EXERCISE: Nothing but the lines from the one that contains "College London, UK), and" through the end of the data should be reproduced, and each must match exactly.

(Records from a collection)
···
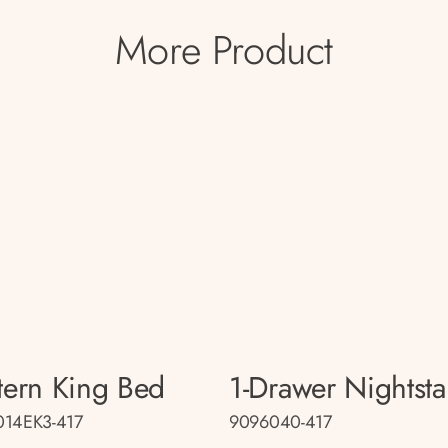
More Product
tern King Bed
1-Drawer Nightst
014EK3-417
9096040-417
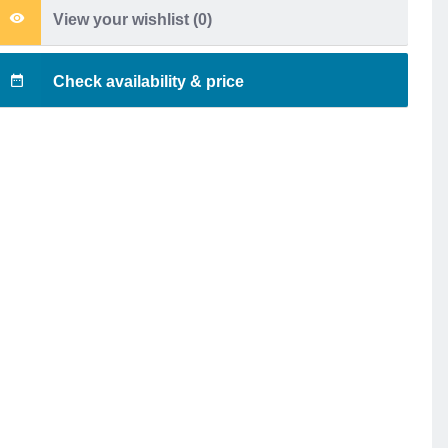
View your wishlist (
0
)
Check availability & price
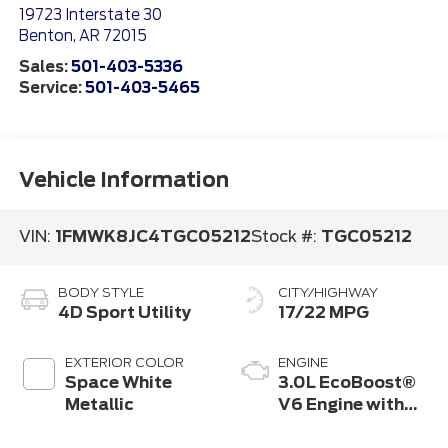
19723 Interstate 30
Benton
,
AR
72015
Sales:
501-403-5336
Service:
501-403-5465
Vehicle Information
VIN:
1FMWK8JC4TGC05212
Stock #:
TGC05212
BODY STYLE
CITY/HIGHWAY
4D Sport Utility
17/22 MPG
EXTERIOR COLOR
ENGINE
Space White
3.0L EcoBoost®
Metallic
V6 Engine with
Auto Start-Stop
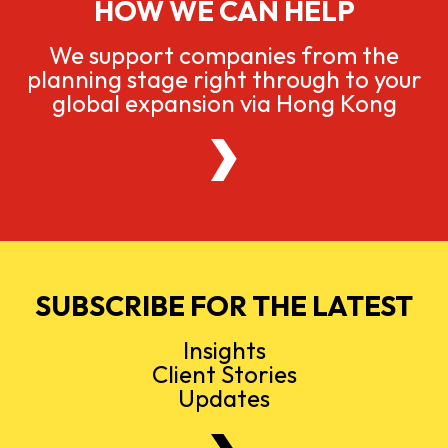
HOW WE CAN HELP
We support companies from the
planning stage right through to your
global expansion via Hong Kong
SUBSCRIBE FOR THE LATEST
Insights
Client Stories
Updates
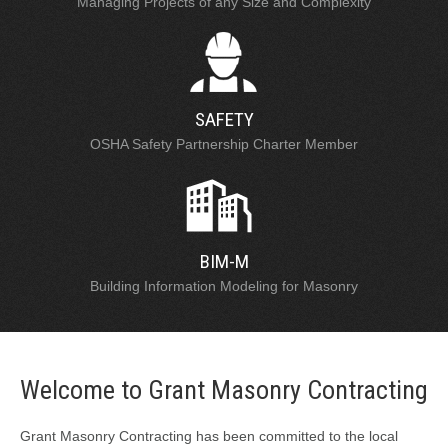
Managing Projects of any Size and Complexity
SAFETY
OSHA Safety Partnership Charter Member
BIM-M
Building Information Modeling for Masonry
Welcome to Grant Masonry Contracting
Grant Masonry Contracting has been committed to the local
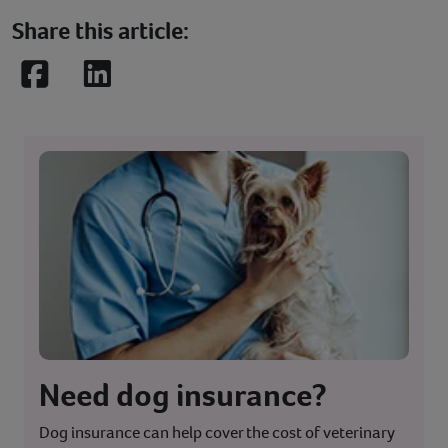
Share this article:
Facebook
LinkedIn
Need dog insurance?
Dog insurance can help cover the cost of veterinary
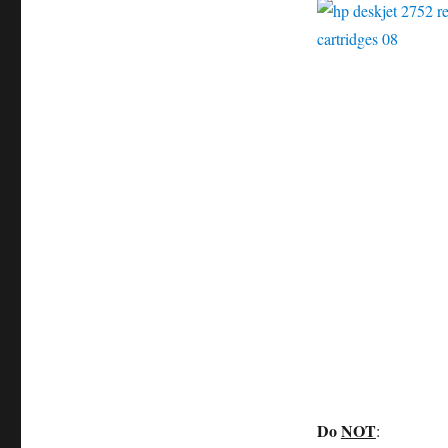
Do
NOT
:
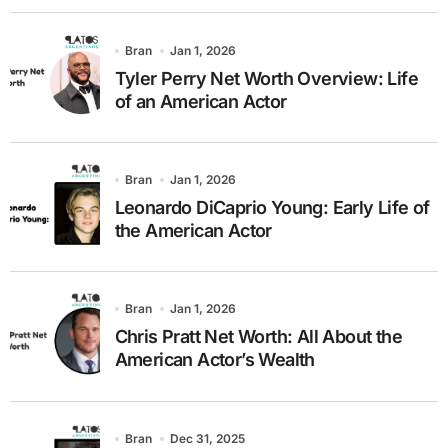
Bran
Jan 1, 2026
Tyler Perry Net Worth Overview: Life
of an American Actor
Bran
Jan 1, 2026
Leonardo DiCaprio Young: Early Life of
the American Actor
Bran
Jan 1, 2026
Chris Pratt Net Worth: All About the
American Actor’s Wealth
Bran
Dec 31, 2025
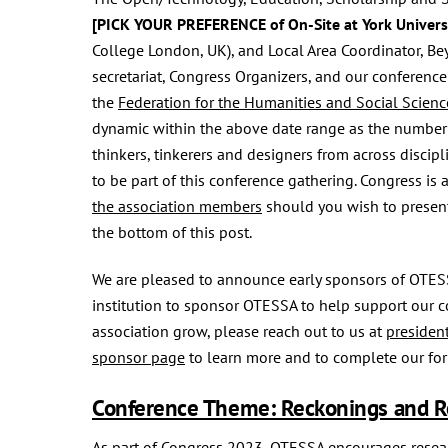
[PICK YOUR PREFERENCE of On-Site at York Universi
College London, UK), and Local Area Coordinator, Beyh
secretariat, Congress Organizers, and our conferen
the
Federation for the Humanities and Social Scienc
dynamic within the above date range as the number
thinkers, tinkerers and designers from across discip
to be part of this conference gathering. Congress is 
the association members
should you wish to present
the bottom of this post.
We are pleased to announce early sponsors of OTES
institution to sponsor OTESSA to help support our c
association grow, please reach out to us at
presiden
sponsor page
to learn more and to complete our fo
Conference Theme: Reckonings and R
As part of Congress 2023, OTESSA encourages researc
···
RESPONSE AREA:
College London, UK), and Local Area Coordinator, Beyh
secretariat, Congress Organizers, and our conferen
the
Federation for the Humanities and Social Scienc
dynamic within the above date range as the number
thinkers, tinkerers and designers from across discip
to be part of this conference gathering. Congress is 
the association members
should you wish to present
the bottom of this post.
We are pleased to announce early sponsors of OTES
institution to sponsor OTESSA to help support our c
association grow, please reach out to us at
presiden
sponsor page
to learn more and to complete our fo
Conference Theme: Reckonings and R
As part of Congress 2023, OTESSA encourages researc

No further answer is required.